**Activity list**
(A) According to the text on Teenage Fanclub, which independent label picked up Howdy! for release in the US?
(B) Write a continuation of the text about Teenage Fanclub, beginning after its final sentence.

**Selected text**
╭──

In February and March 2001, Teenage Fanclub played a one-off show in Glasgow and two dates in Greece. "Dumb Dumb Dumb" was released as the second single from the album on 16 April 2001. The CD version featured "Thaw Me" and "One Thousand Lights", while the seven-inch vinyl edition included an alternative version of "Straight & Narrow". It coincided with a tour of mainland Europe, as well as a three-night residency at Camden Underworld in London. In June 2001, the band performed at Fleadh festival in London and the One in Four festival in Glasgow, followed by a tour of the United States in July 2001. Though Howdy! was planned for release in the US in early 2001; Blake said Sony did not view the band as a priority, resulting in zero distribution in the US. By the end of the year, the album was picked up by independent label Thirsty Ear Recordings, who planned to release it in November 2001, until it was delayed till 22 January 2002.

╰──

**Data**
╭──

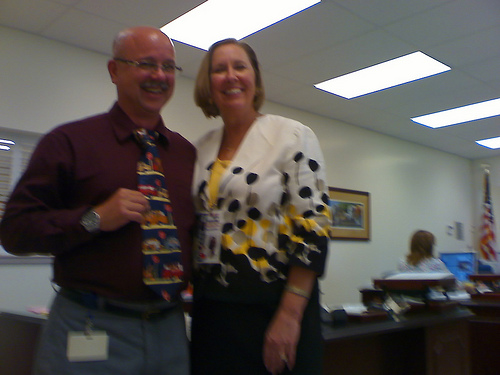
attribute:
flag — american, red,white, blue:
[477, 172, 497, 264]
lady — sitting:
[397, 229, 464, 294]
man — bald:
[1, 26, 199, 373]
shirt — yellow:
[209, 158, 232, 209]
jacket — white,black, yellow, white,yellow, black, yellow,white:
[191, 113, 331, 305]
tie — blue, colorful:
[133, 127, 186, 303]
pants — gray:
[35, 283, 191, 373]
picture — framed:
[326, 198, 365, 231]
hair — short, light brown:
[194, 37, 265, 120]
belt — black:
[56, 282, 183, 321]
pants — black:
[190, 277, 324, 372]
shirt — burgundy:
[1, 100, 197, 300]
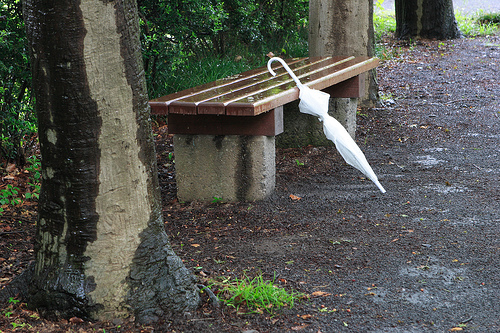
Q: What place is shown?
A: It is a walkway.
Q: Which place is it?
A: It is a walkway.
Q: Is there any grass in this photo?
A: Yes, there is grass.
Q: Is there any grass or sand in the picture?
A: Yes, there is grass.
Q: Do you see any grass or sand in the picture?
A: Yes, there is grass.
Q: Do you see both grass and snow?
A: No, there is grass but no snow.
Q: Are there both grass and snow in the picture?
A: No, there is grass but no snow.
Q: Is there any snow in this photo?
A: No, there is no snow.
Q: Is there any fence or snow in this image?
A: No, there are no snow or fences.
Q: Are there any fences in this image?
A: No, there are no fences.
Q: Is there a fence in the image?
A: No, there are no fences.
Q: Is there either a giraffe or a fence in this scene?
A: No, there are no fences or giraffes.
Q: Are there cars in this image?
A: No, there are no cars.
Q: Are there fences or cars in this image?
A: No, there are no cars or fences.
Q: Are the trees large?
A: Yes, the trees are large.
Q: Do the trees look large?
A: Yes, the trees are large.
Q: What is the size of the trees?
A: The trees are large.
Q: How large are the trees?
A: The trees are large.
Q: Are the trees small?
A: No, the trees are large.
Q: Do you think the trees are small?
A: No, the trees are large.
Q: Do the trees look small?
A: No, the trees are large.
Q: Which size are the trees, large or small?
A: The trees are large.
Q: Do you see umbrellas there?
A: Yes, there is an umbrella.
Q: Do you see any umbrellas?
A: Yes, there is an umbrella.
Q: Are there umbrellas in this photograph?
A: Yes, there is an umbrella.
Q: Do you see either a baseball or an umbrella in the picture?
A: Yes, there is an umbrella.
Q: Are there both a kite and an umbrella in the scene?
A: No, there is an umbrella but no kites.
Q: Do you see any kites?
A: No, there are no kites.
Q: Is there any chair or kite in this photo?
A: No, there are no kites or chairs.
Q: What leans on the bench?
A: The umbrella leans on the bench.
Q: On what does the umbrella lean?
A: The umbrella leans on the bench.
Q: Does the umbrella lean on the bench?
A: Yes, the umbrella leans on the bench.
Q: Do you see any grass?
A: Yes, there is grass.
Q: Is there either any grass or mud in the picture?
A: Yes, there is grass.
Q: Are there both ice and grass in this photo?
A: No, there is grass but no ice.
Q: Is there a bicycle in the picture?
A: No, there are no bicycles.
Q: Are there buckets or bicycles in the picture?
A: No, there are no bicycles or buckets.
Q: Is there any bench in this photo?
A: Yes, there is a bench.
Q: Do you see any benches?
A: Yes, there is a bench.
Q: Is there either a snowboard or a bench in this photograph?
A: Yes, there is a bench.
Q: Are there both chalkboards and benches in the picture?
A: No, there is a bench but no chalkboards.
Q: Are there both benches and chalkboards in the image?
A: No, there is a bench but no chalkboards.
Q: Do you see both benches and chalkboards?
A: No, there is a bench but no chalkboards.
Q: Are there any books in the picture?
A: No, there are no books.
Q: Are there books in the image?
A: No, there are no books.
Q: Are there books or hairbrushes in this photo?
A: No, there are no books or hairbrushes.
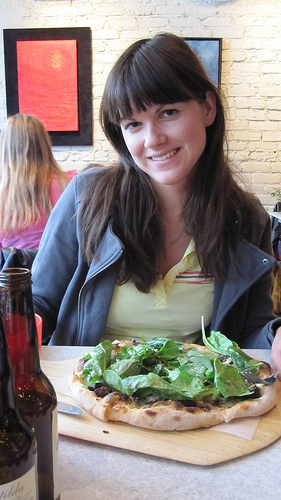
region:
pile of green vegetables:
[97, 334, 237, 388]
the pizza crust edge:
[93, 391, 227, 430]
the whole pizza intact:
[72, 336, 277, 422]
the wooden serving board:
[45, 338, 275, 464]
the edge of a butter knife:
[55, 399, 83, 415]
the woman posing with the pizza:
[39, 31, 280, 345]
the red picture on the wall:
[15, 39, 76, 128]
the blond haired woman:
[2, 113, 77, 252]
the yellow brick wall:
[228, 59, 279, 133]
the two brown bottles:
[1, 266, 62, 497]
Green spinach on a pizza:
[80, 314, 262, 401]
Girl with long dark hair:
[16, 29, 278, 381]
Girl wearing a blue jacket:
[24, 27, 276, 378]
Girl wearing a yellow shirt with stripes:
[26, 28, 276, 377]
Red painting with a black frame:
[3, 25, 93, 145]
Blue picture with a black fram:
[178, 36, 222, 93]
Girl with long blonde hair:
[0, 113, 80, 251]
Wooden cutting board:
[37, 355, 280, 468]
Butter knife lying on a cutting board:
[56, 397, 83, 415]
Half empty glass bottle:
[0, 265, 59, 499]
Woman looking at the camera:
[46, 2, 277, 352]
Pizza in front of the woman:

╰──

**Results for each task**
(A) Thirsty Ear Recordings

(B)
Howdy! was included in Original Album Classics (2012), a box set that also included the band's four previous studio albums. "I Need Direction", "Dumb Dumb Dumb" and "My Uptight Life" were included on the band's second compilation album Four Thousand Seven Hundred and Sixty-Six Seconds – A Short Cut to Teenage Fanclub (2003). In 2018, Howdy! was re-pressed on vinyl; coinciding with this, the band embarked on multi-night residencies where they dedicated a particular night to specific eras of their back catalogue.

==Reception==

Howdy! was met with generally favourable reviews from music critics. At Metacritic, the album received an average score of 74, based on 11 reviews.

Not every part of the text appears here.